Lover's Bridge in Verona
Original oil painting by Matthew Holden Bates.
Lover's Bridge in Verona - oil on canvas by Matthew Holden Bates.
Verona, Italy.
Original painting available / Prints available.
Click the painting to view it larger.
About This Painting
This painting depicts a bridge in Verona, a city where architecture, romance, history, and daily life seem to overlap naturally. The scene is built around the rhythm of the bridge, the movement of the figures, and the quiet drama of the surrounding city.

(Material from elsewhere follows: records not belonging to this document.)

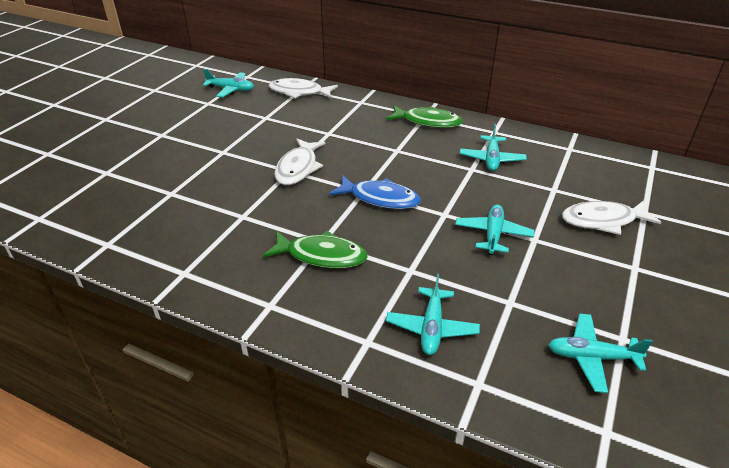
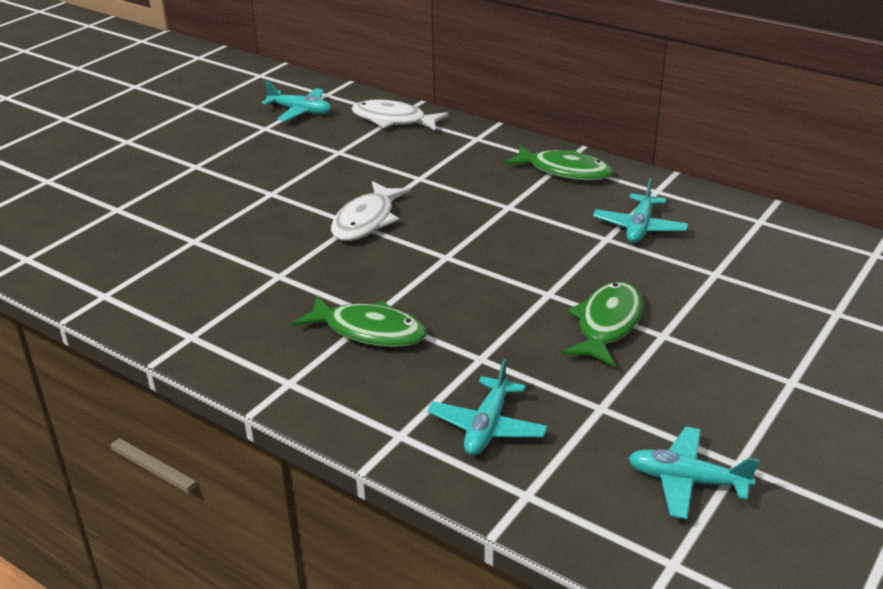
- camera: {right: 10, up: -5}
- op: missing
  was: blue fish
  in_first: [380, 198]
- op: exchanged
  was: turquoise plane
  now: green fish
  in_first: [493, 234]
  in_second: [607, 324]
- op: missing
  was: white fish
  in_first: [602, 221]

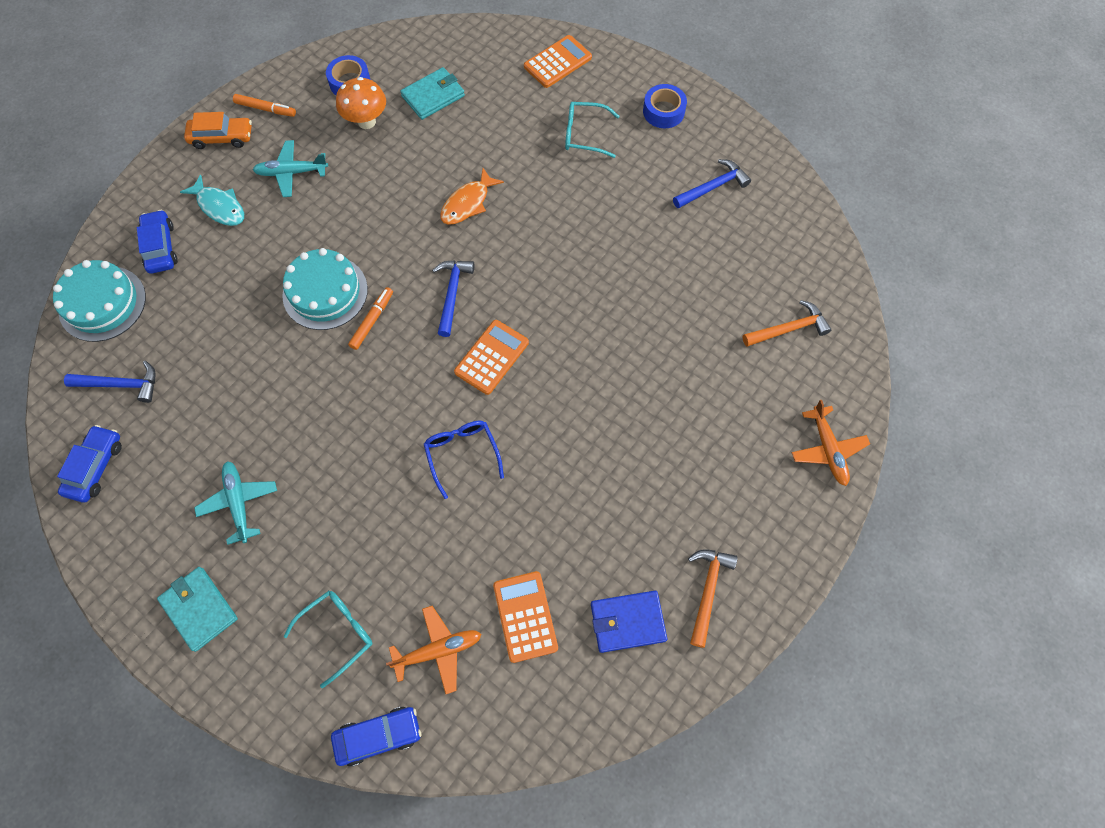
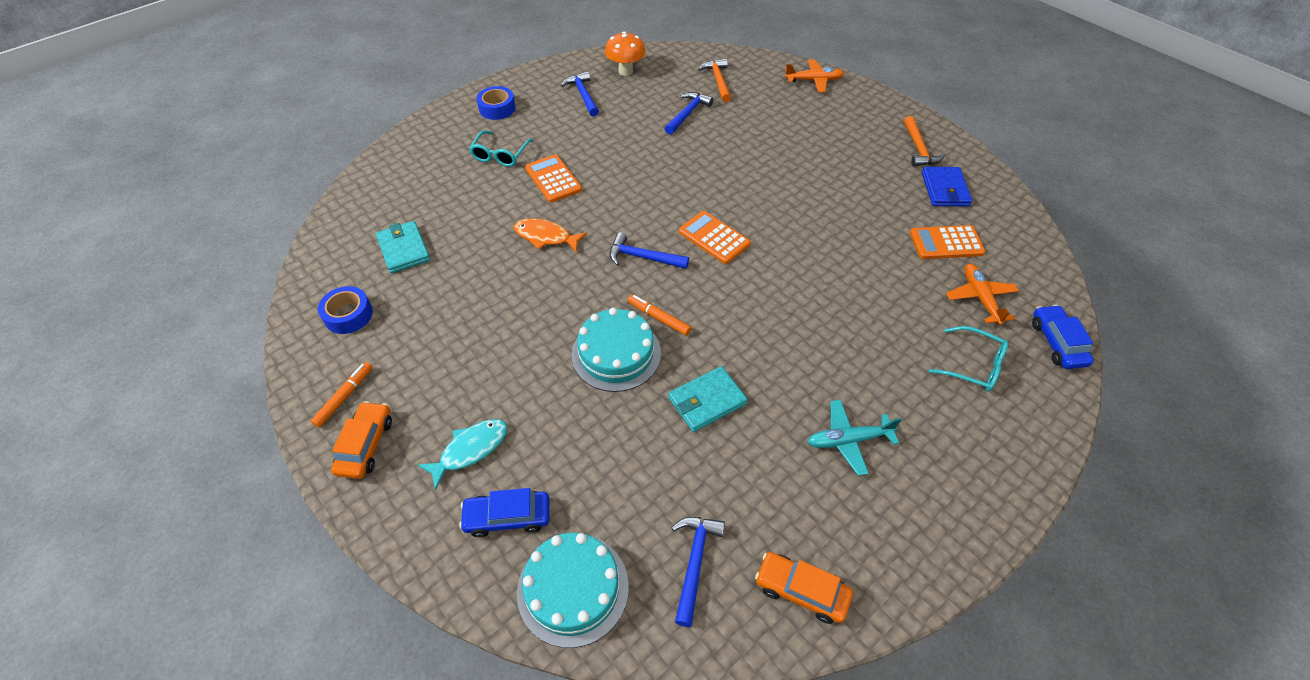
- camera: {right: -80, up: -15}
- op: colour
  was: blue car
  now: orange car
  in_first: [95, 467]
  in_second: [801, 590]
- op: relocated
  was: turquoise wallet
  in_first: [199, 609]
  in_second: [707, 401]
- op: missing
  was: turquoise plane
  in_first: [291, 173]
- op: spun
  was: turquoise glasses
  in_first: [337, 633]
  in_second: [973, 365]
  clockwise: 150
- op: relocated
  was: orange mushroom
  in_first: [366, 121]
  in_second: [625, 71]
- op: missing
  was: blue glasses
  in_first: [462, 454]
- op: spun
  was: orange fish
  in_first: [468, 203]
  in_second: [546, 237]
  clockwise: 150
- op: relocated
  was: orange calculator
  in_first: [557, 62]
  in_second: [553, 179]
- op: spun
  was: orange hammer
  in_first: [707, 591]
  in_second: [918, 148]
  clockwise: -120
- op: appeared
  now: blue hammer
  in_second: [687, 114]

Like many of my cityscape paintings, this work began with direct observation and photography, then developed slowly in the studio through drawing, composition, and layers of oil paint. The large scale of the bridge gives the painting a strong architectural structure, while the human figures bring the scene back to a personal, intimate moment.
The Fibonacci Composition
Lover's Bridge in Verona is also featured in my article about Fibonacci composition and the golden ratio. The structure of the bridge, the placement of the figures, and the movement through the image all lend themselves to a visual rhythm based on proportion, balance, and directional flow.

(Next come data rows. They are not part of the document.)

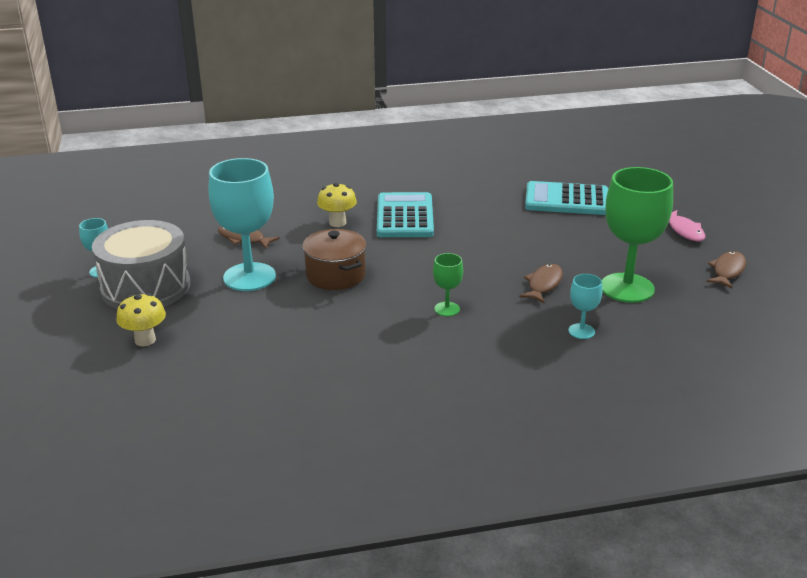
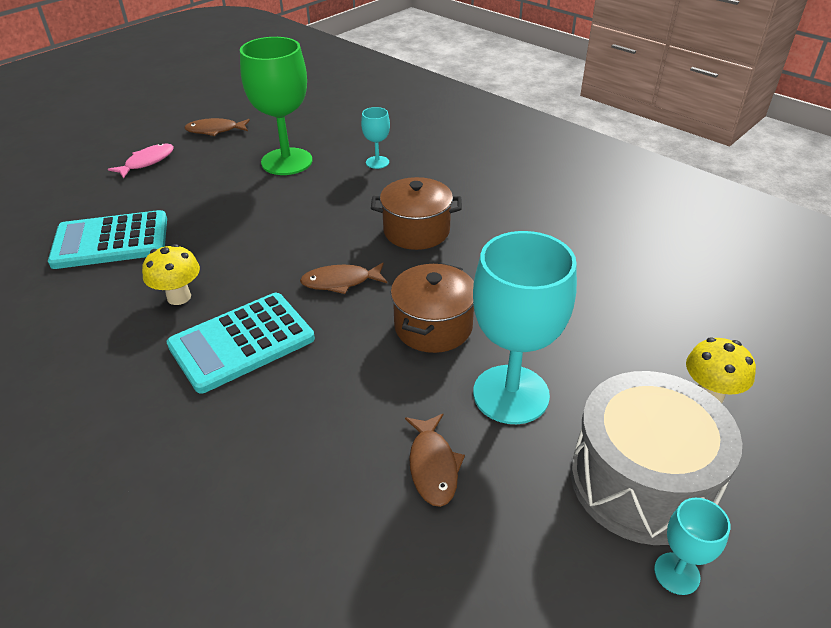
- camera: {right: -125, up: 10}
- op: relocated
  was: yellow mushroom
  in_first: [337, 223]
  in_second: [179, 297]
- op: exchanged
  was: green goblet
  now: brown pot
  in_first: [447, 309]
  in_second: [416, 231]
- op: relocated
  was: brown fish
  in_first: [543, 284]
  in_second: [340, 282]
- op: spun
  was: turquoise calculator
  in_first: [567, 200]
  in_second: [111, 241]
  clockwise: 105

In this version of the image, the Fibonacci spiral is placed over the painting to show how the eye can move through the composition. The spiral helps reveal the hidden geometry behind the scene, guiding the viewer from the larger architectural mass toward the more intimate human presence within the painting.
I do not use geometry as a rigid formula, but as a way of discovering order inside observation. In a cityscape, especially one built around bridges, streets, and perspective, the golden ratio can become a quiet structural armature beneath the visible world.